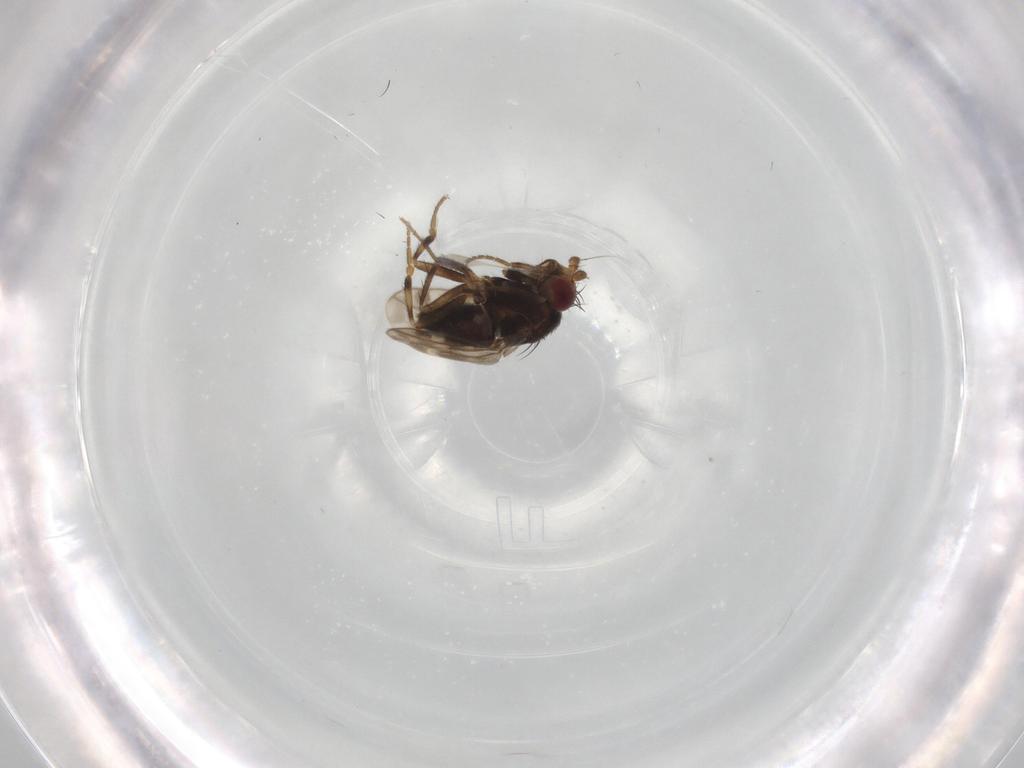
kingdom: Animalia
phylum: Arthropoda
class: Insecta
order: Diptera
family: Sphaeroceridae
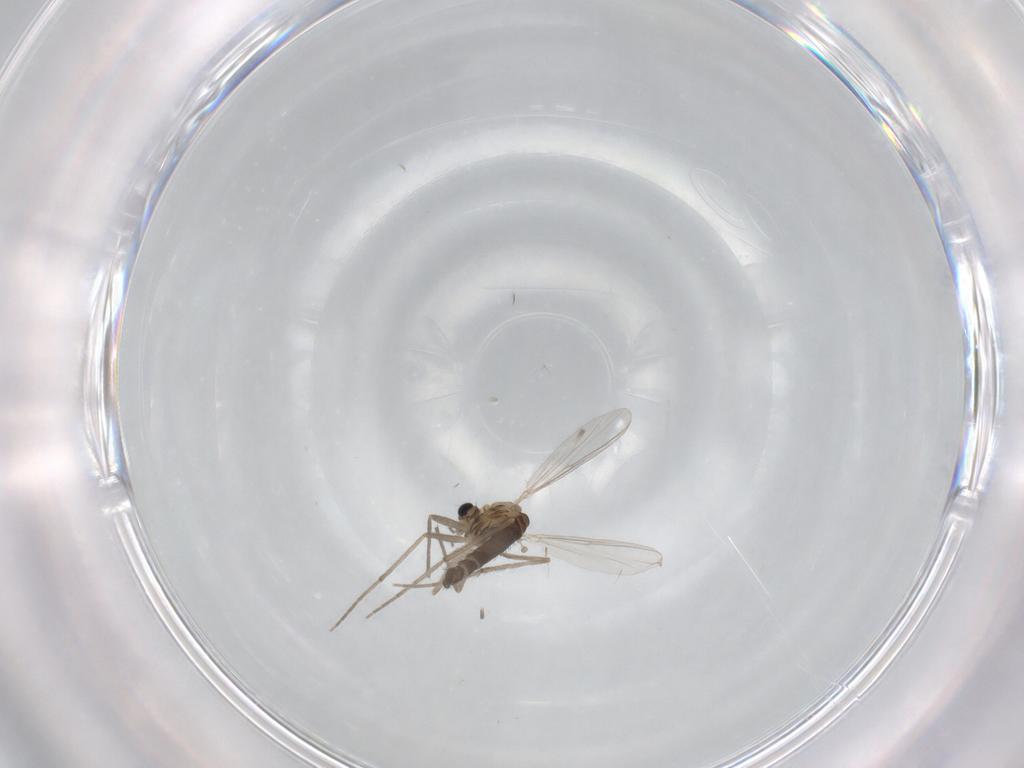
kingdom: Animalia
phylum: Arthropoda
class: Insecta
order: Diptera
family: Chironomidae
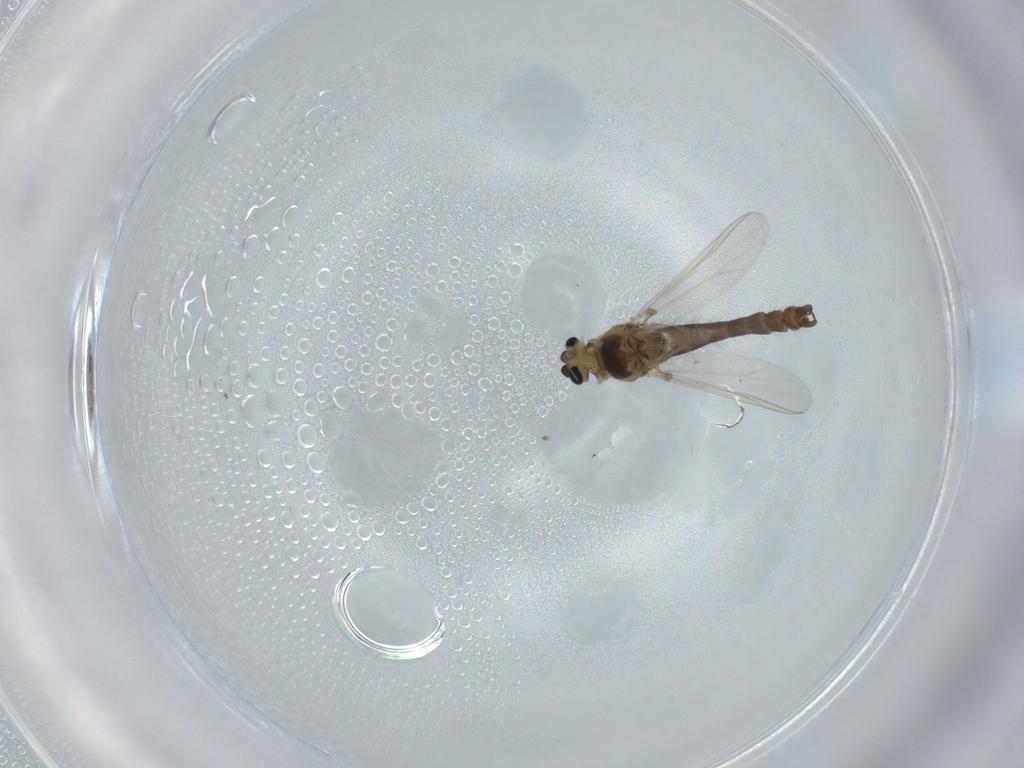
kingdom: Animalia
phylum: Arthropoda
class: Insecta
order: Diptera
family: Chironomidae
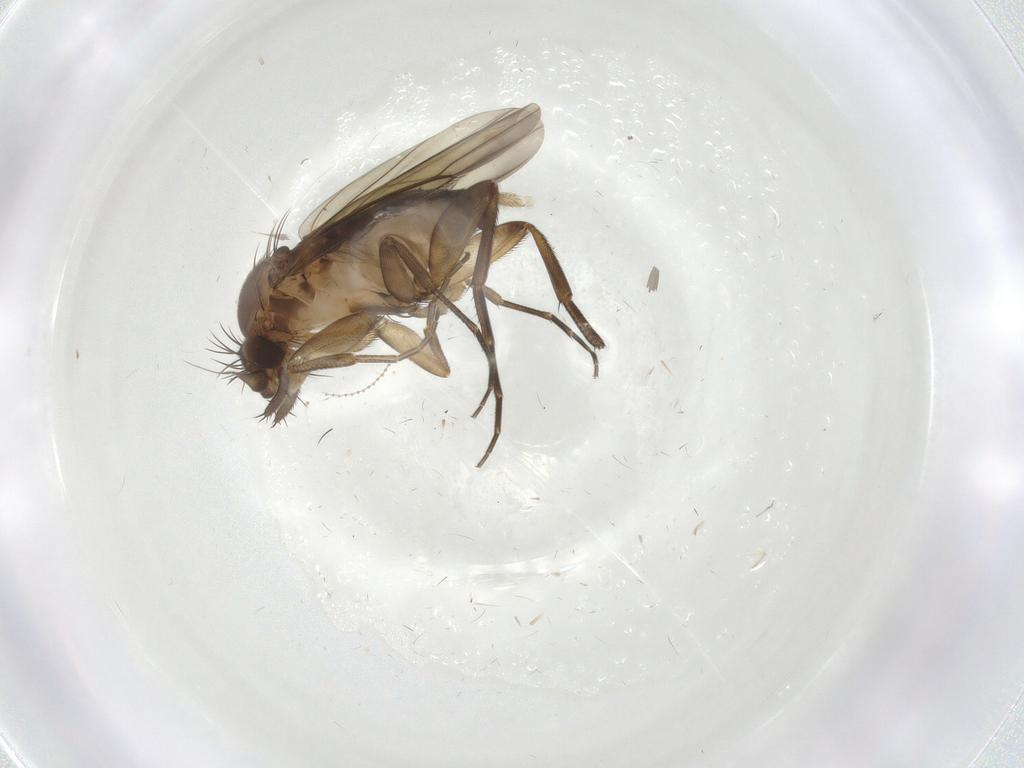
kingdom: Animalia
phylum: Arthropoda
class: Insecta
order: Diptera
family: Phoridae
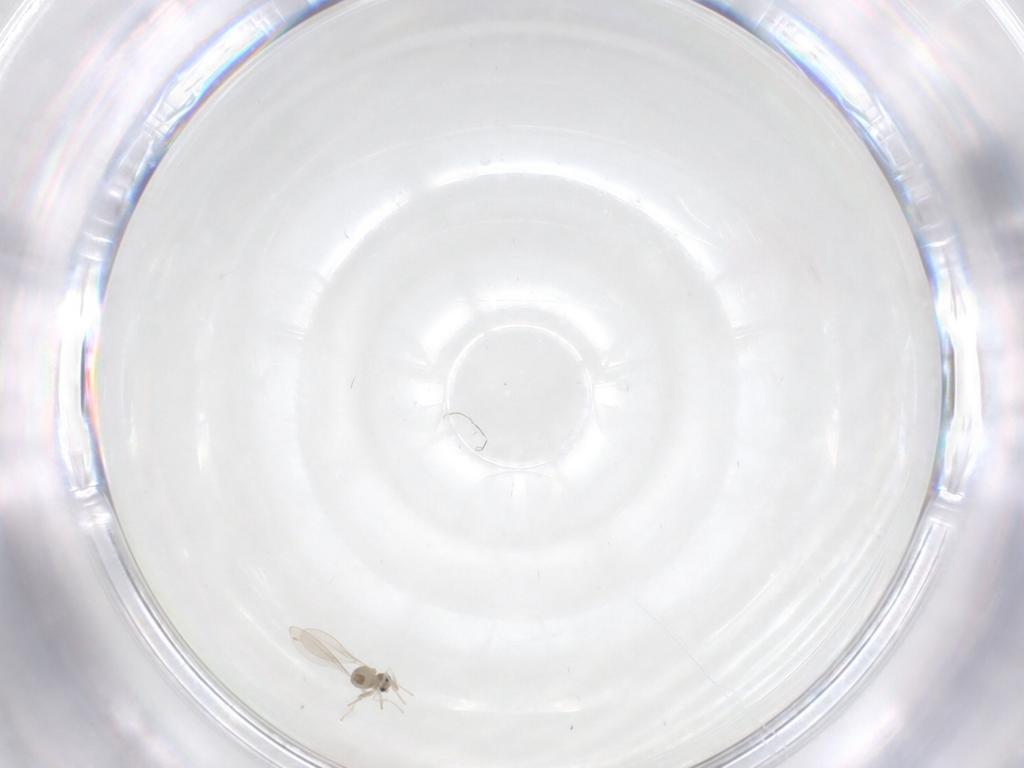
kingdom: Animalia
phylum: Arthropoda
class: Insecta
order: Diptera
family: Cecidomyiidae
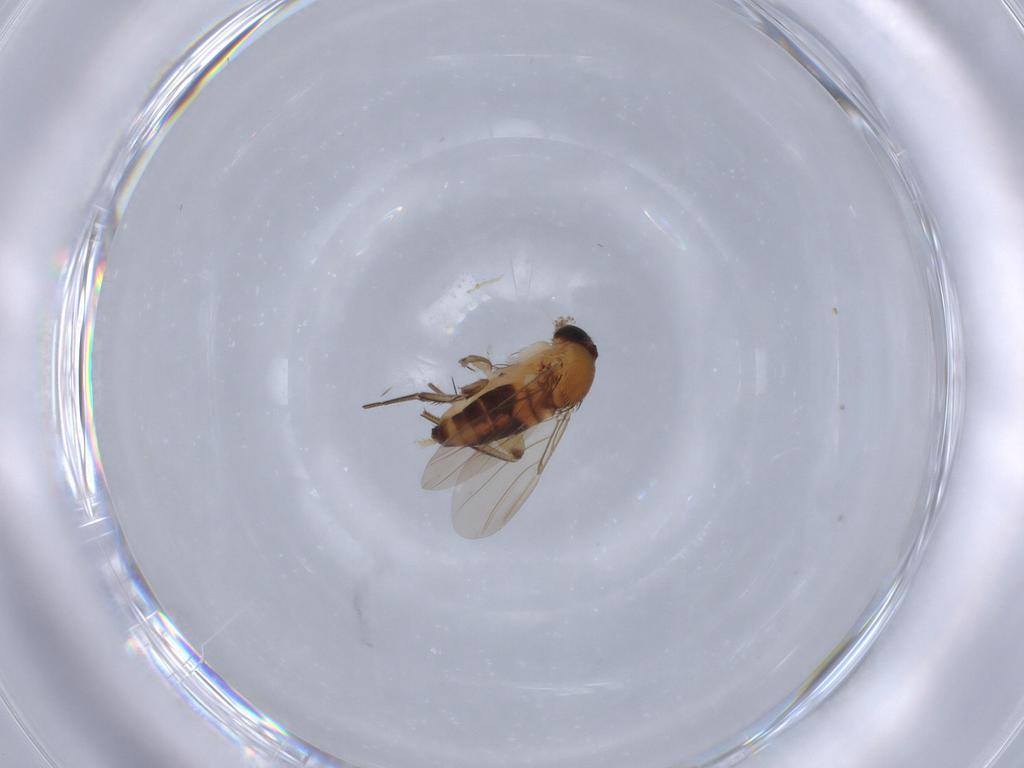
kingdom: Animalia
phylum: Arthropoda
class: Insecta
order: Diptera
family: Phoridae
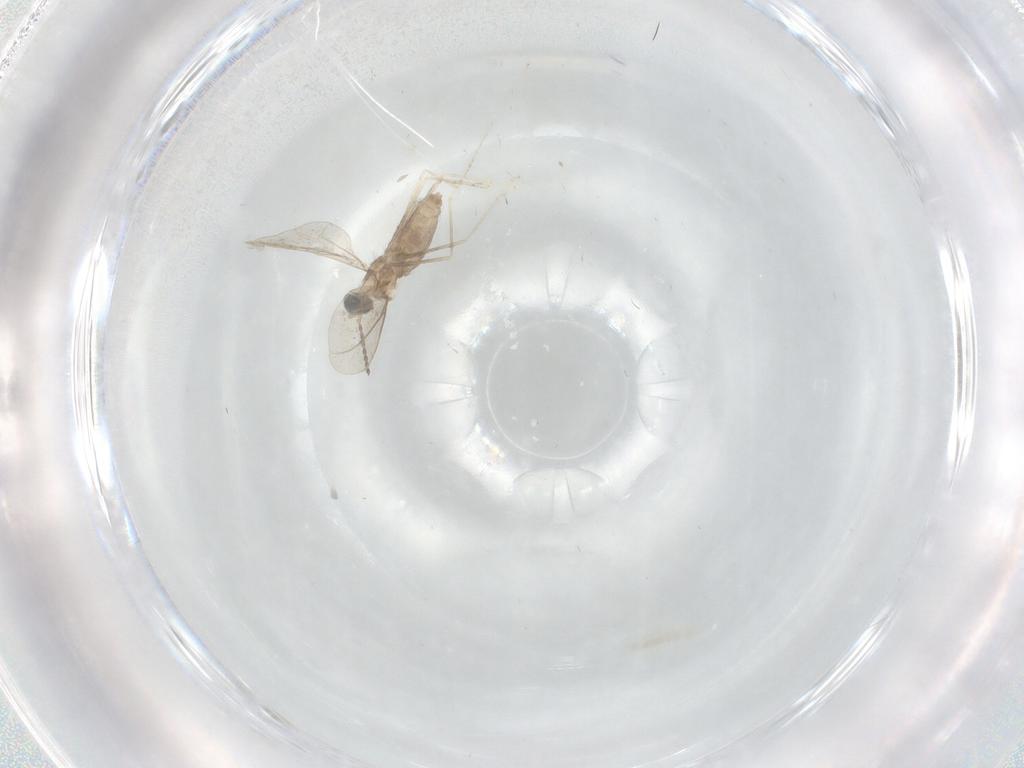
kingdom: Animalia
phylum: Arthropoda
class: Insecta
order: Diptera
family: Cecidomyiidae
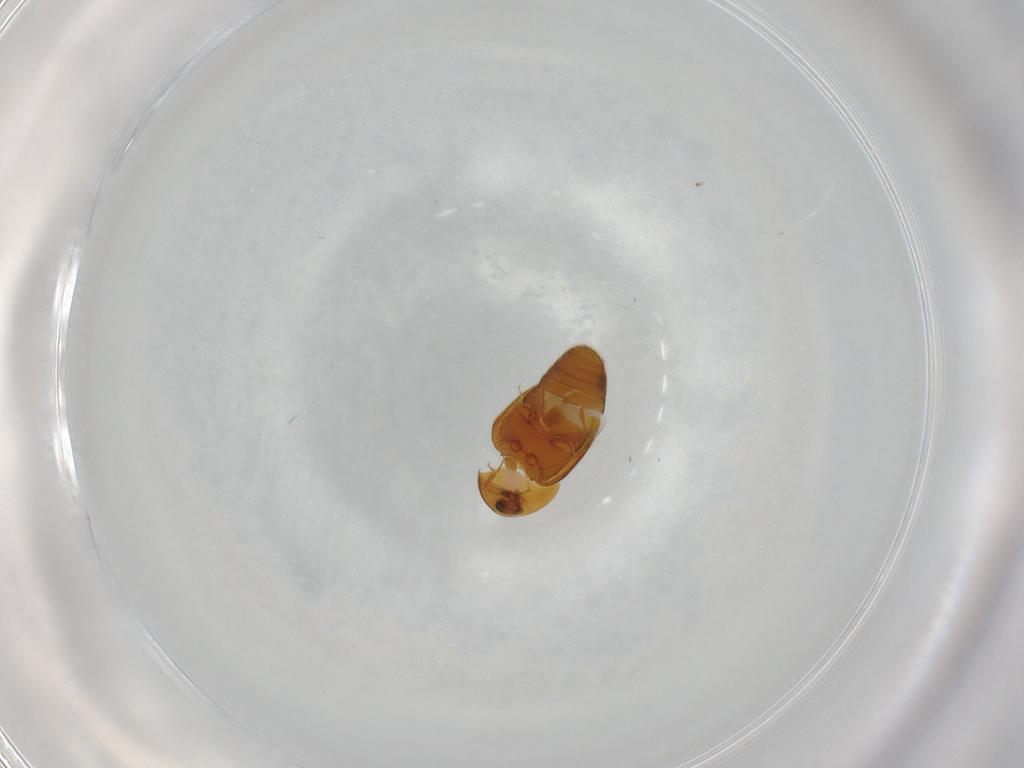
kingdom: Animalia
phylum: Arthropoda
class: Insecta
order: Coleoptera
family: Corylophidae
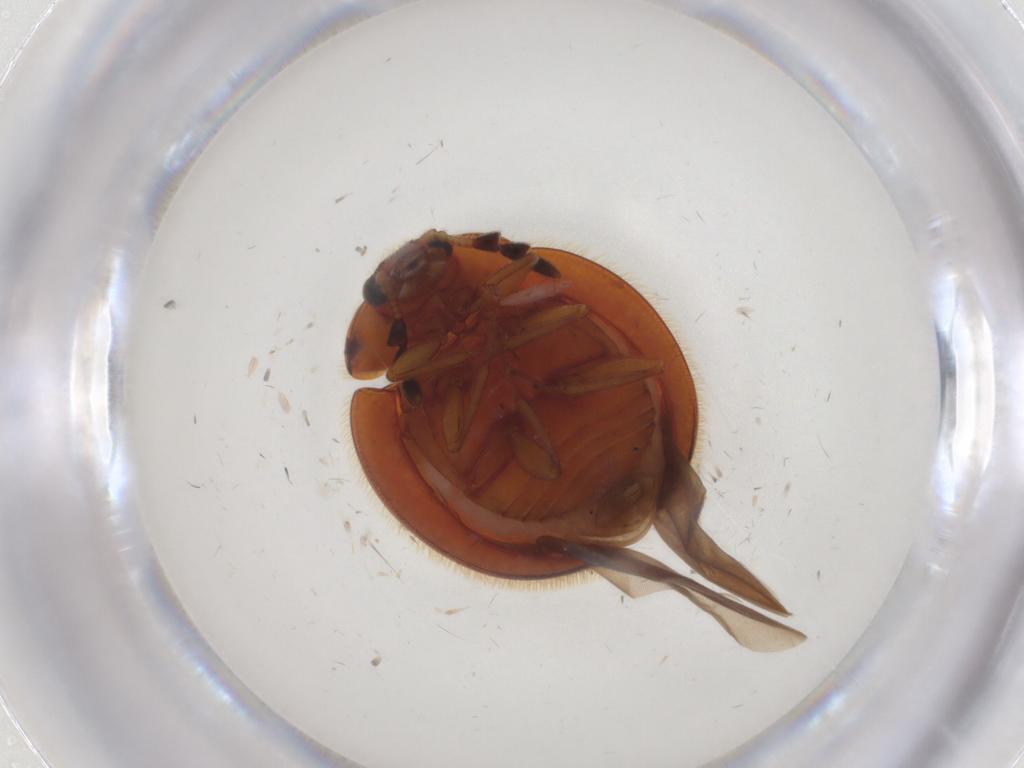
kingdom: Animalia
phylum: Arthropoda
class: Insecta
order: Coleoptera
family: Anamorphidae
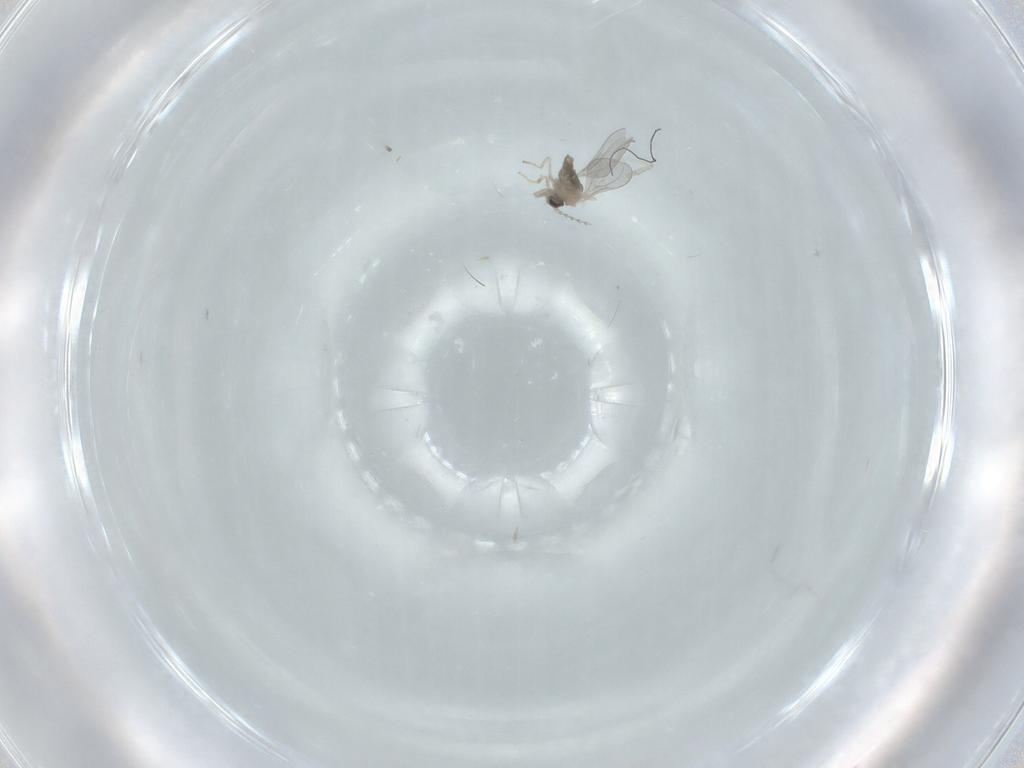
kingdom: Animalia
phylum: Arthropoda
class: Insecta
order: Diptera
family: Cecidomyiidae
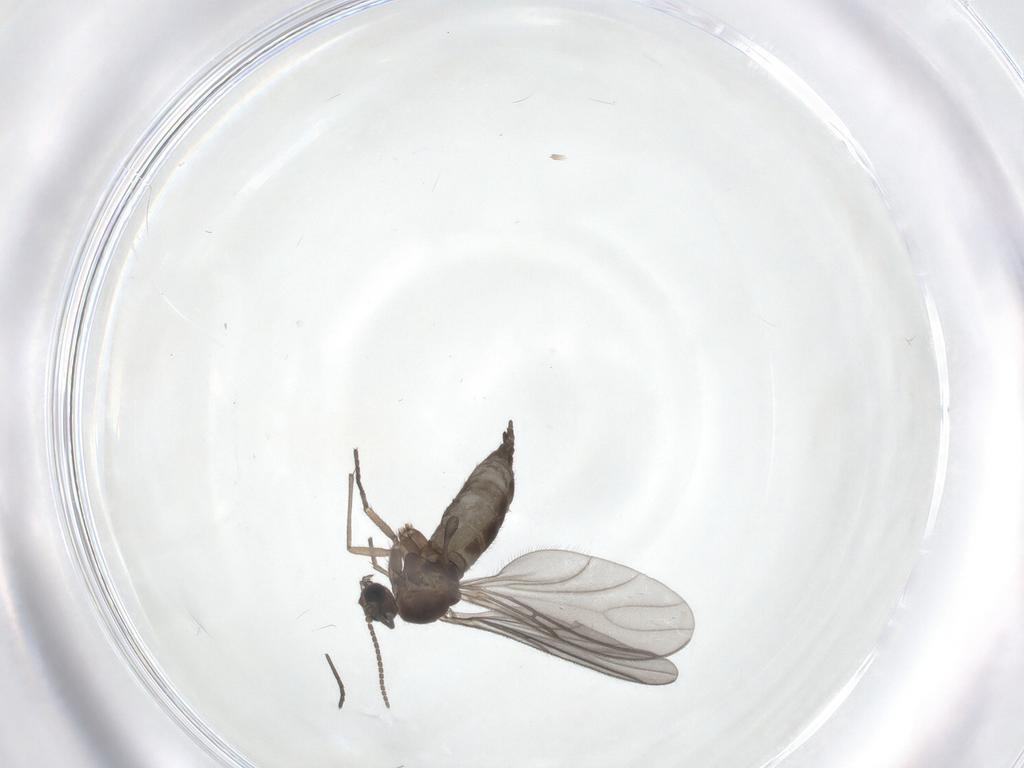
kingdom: Animalia
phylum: Arthropoda
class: Insecta
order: Diptera
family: Sciaridae
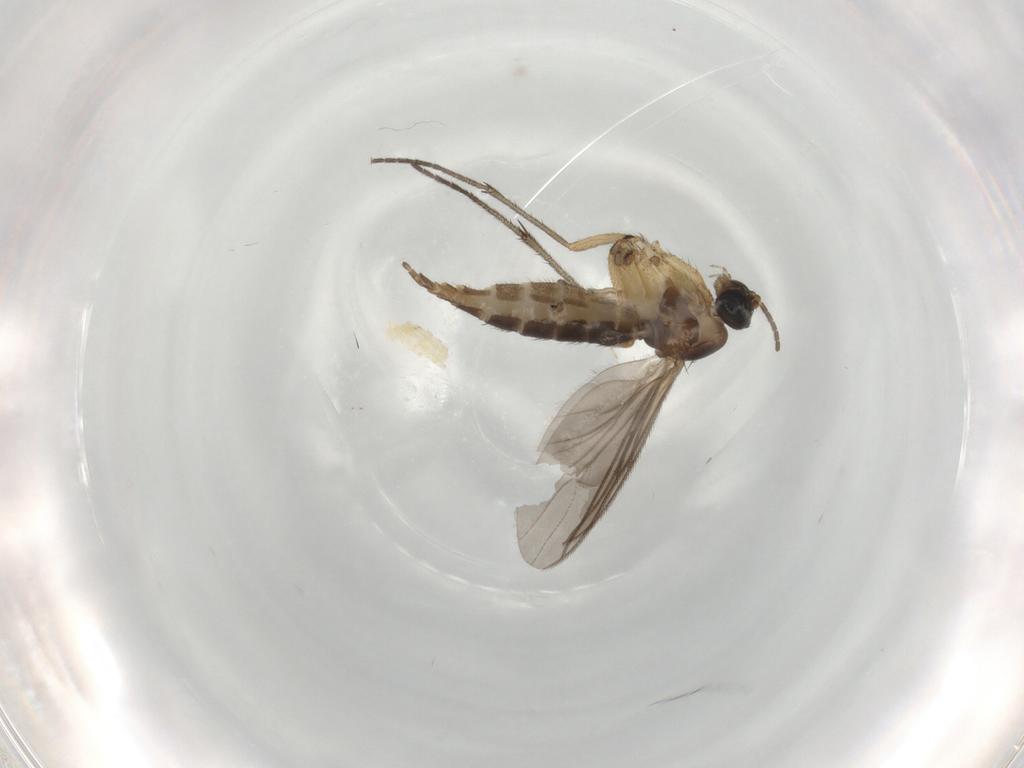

————

THE PROBLEM: Reproduce every line of the listing above word for word, but leave the pictures out.

THE RESPONSE:
kingdom: Animalia
phylum: Arthropoda
class: Insecta
order: Diptera
family: Sphaeroceridae
kingdom: Animalia
phylum: Arthropoda
class: Insecta
order: Diptera
family: Chironomidae
kingdom: Animalia
phylum: Arthropoda
class: Insecta
order: Diptera
family: Chironomidae
kingdom: Animalia
phylum: Arthropoda
class: Insecta
order: Diptera
family: Phoridae
kingdom: Animalia
phylum: Arthropoda
class: Insecta
order: Diptera
family: Cecidomyiidae
kingdom: Animalia
phylum: Arthropoda
class: Insecta
order: Diptera
family: Phoridae
kingdom: Animalia
phylum: Arthropoda
class: Insecta
order: Diptera
family: Cecidomyiidae
kingdom: Animalia
phylum: Arthropoda
class: Insecta
order: Coleoptera
family: Corylophidae
kingdom: Animalia
phylum: Arthropoda
class: Insecta
order: Coleoptera
family: Anamorphidae
kingdom: Animalia
phylum: Arthropoda
class: Insecta
order: Diptera
family: Cecidomyiidae
kingdom: Animalia
phylum: Arthropoda
class: Insecta
order: Diptera
family: Sciaridae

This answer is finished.